5. Elucidating the Metabolic Mechanism of Ketamine-Induced Adenosine Efflux
How adenosine gets released outside the cell has been controversial, but according to this study, ketamine reduces the ATP/ADP ratio in mPFC cells (especially excitatory neurons), resulting in intracellular adenosine accumulation followed by release through ENT1/2 transporters.
Blocking the ENT1/2 adenosine efflux pathway suppressed the ketamine-induced adenosine increase, and it was confirmed that ketamine directly modulates TCA cycle metabolism in mitochondria, reducing ATP supply to drive this process.
"Ketamine acts not only as an NMDA receptor antagonist but as a metabolic modulator in mitochondria, ultimately producing antidepressant effects through adenosine signaling."
6. Exploration and Development of Novel Ketamine Derivatives
Using adenosine surge as a functional biomarker, the researchers synthesized and screened 31 ketamine derivatives. This process yielded novel compounds such as deschloroketamine (DCK) and 2C-DCK with superior efficacy and fewer side effects than existing ketamine.
These new drugs induced adenosine surges and antidepressant effects at lower doses than conventional ketamine, with fewer side effects (such as locomotor excitation). Since there was no correlation between NMDAR (glutamate receptor) blocking tendency and adenosine release, the core effect was clearly mediated by adenosine signaling.
"New drugs with strong adenosine responses showed superior antidepressant effects at lower doses than conventional ketamine, with markedly fewer side effects."
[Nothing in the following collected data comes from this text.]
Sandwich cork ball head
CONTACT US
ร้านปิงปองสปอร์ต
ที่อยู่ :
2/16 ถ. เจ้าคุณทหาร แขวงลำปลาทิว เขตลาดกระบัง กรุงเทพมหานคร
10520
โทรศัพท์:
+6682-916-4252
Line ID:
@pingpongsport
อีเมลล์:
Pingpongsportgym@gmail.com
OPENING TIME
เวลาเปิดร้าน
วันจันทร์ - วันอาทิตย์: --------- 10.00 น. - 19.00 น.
7. Connection to ECT and Non-Pharmacological Treatment (aIH) via Adenosine Signaling
Unlike pharmacological treatment, ECT induces epileptic seizures. Similarly, in mice given ECT, an adenosine surge was triggered in the mPFC comparable to ketamine administration, and ECT's antidepressant effect disappeared in mice lacking adenosine receptors.
Additionally, acute intermittent hypoxia (aIH) -- periodically reducing and restoring oxygen levels -- also increased brain adenosine signaling and produced antidepressant effects in the same manner. Again, the effect was absent in animals lacking adenosine receptors, and side effects were minimal.
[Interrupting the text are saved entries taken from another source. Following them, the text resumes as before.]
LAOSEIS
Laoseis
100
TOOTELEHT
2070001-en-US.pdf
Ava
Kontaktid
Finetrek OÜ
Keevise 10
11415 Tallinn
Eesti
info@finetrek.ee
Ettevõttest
"Ketamine, ECT, and aIH all require mPFC adenosine signaling as a common denominator for their effects, and this mechanism alone enables effective and safe new therapeutic approaches."
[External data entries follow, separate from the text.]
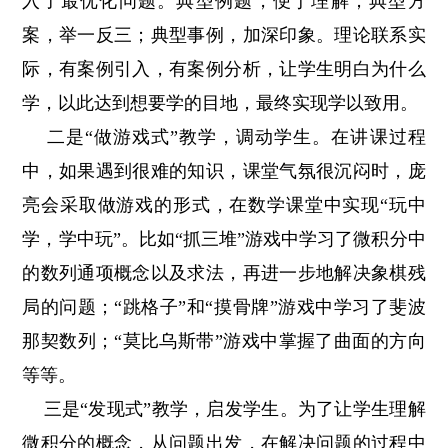
入了最优化问题。典型例题，便于理解；典型方
案，举一反三；典型事例，加深印象。理论联系实
际，有案例引入，有案例分析，让学生明白为什么
学，以此达到想要学的目地，最终实现学以致用。
二是“做游戏式”教学，调动学生。
在讲课过程
中，如果遇到很难的知识，课堂气氛很沉闷时，庞
亮会采取做游戏的形式，在数学课堂中实现“玩中
学，学中玩”。比如“抓三堆”游戏中学习了微积分中
的数列通项概念以及求法，再进一步地解决象棋残
局的问题；“跳格子”和“摸骨牌”游戏中学习了斐波
那契数列；“莫比乌斯带”游戏中掌握了曲面的方向
等等。
三是“发现式”教学，启发学生。
为了让学生理解
微积分的概念，从问题出发，在解决问题的过程中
8. General Discussion and Clinical Implications
This study clearly established that the common, central mechanism of fast-acting antidepressants is brain adenosine signaling. Activation of A1 and A2A receptors is an essential component of the effect, and ketamine's action was revealed to be adenosine-mediated metabolic neuromodulation.
On this basis, not only ketamine and ECT but also safe non-pharmacological approaches (aIH) and new drug development strategies targeting adenosine signaling enhancement could become new solutions for depression treatment.
The study also emphasized that lifestyle factors that block adenosine receptors, such as caffeine, may impair these therapeutic effects and warrant attention in clinical applications.
"We have confirmed that adenosine signaling is the common denominator of rapid antidepressant effects, and we have laid the groundwork for developing safer and more effective treatments leveraging this mechanism."
Closing
This paper vividly demonstrates that the core mechanism of fast-acting antidepressant treatment is adenosine signaling. By elucidating how ketamine, ECT, and even intermittent hypoxia all produce antidepressant effects mediated by mPFC adenosine A1/A2A receptors, the research simultaneously presents drug development strategies that go beyond the side effects of existing treatments, along with significant clinical implications.